David Cameron, our Prime Minister, our moral compass…

The Conservatives want to divide and conquer. Don’t be fooled. Don’t let them turn us against each other. The working class isn’t the problem. You need to look to the very top to find our real enemies.

Equality in the Eyes of the Law

Every person in the United Kingdom is equal in the eyes of the law. But some are more equal than others.

When a lower class criminal sticks their hand in the till and takes a few grand the full weight of the law crashes down, splattering them like a bug. They will be publicly named and shamed, fined, and imprisoned.

When a wealthy businessman or banker commits a crime (often involving millions of pounds) they get a slap on the wrist, a comparatively small fine, or it is swept under the carpet completely.
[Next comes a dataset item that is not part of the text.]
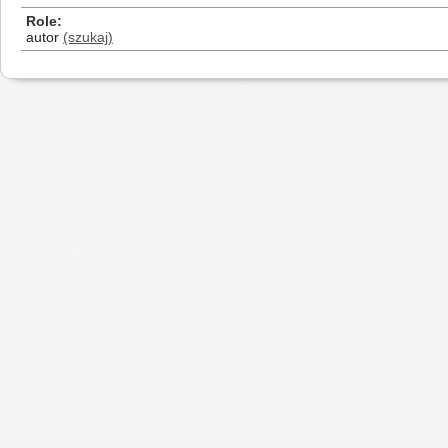
Role
autor
(szukaj)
Or, which to me is even scarier, they follow legal channels so that they’re not technically doing anything wrong at all, even though they are causing just as much pain and damage to us underlings. To quote a Morrissey song, “Educated criminals work within the law”.
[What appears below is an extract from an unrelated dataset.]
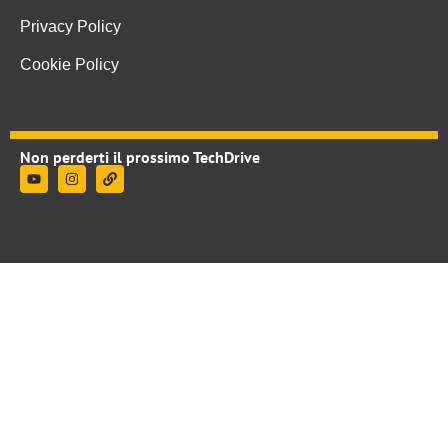
Privacy Policy
Cookie Policy
Non perderti il prossimo TechDrive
Look at the Libor scandal. Libor (which stands for London Interbank Offered Rate) is an average interest rate that many markets use as a reference point. It turned out that banks, most notably Barclays, were manipulating Libor for their own benefit – highly illegal. They stole billions, but was anyone held accountable? I bet hundreds should have got prison time for their part in the scandal, but they got off with a few measly fines.

Big companies are exempt from the law. Now and again, in extreme circumstances, one person will take the blame and lose their job. Yeah, and if I went to work on Monday and battered someone to death I’d lose my job too. But I’d also go to prison.

Then there’s the ability of the upper class to pay for the best solicitors (getting “justice” is easy if you can afford it).

And don’t get me started of judges! The people dishing out the sentences are from the same stock as the bankers, politicians, and the leaders in industry. The lack of diversity in the judicial system leaves it filled with out-of-touch white upper class males (and therefore the whole system benefits white upper class males).

To have equality in the UK we need to get the basics right. Equality in the eyes of the law is a must!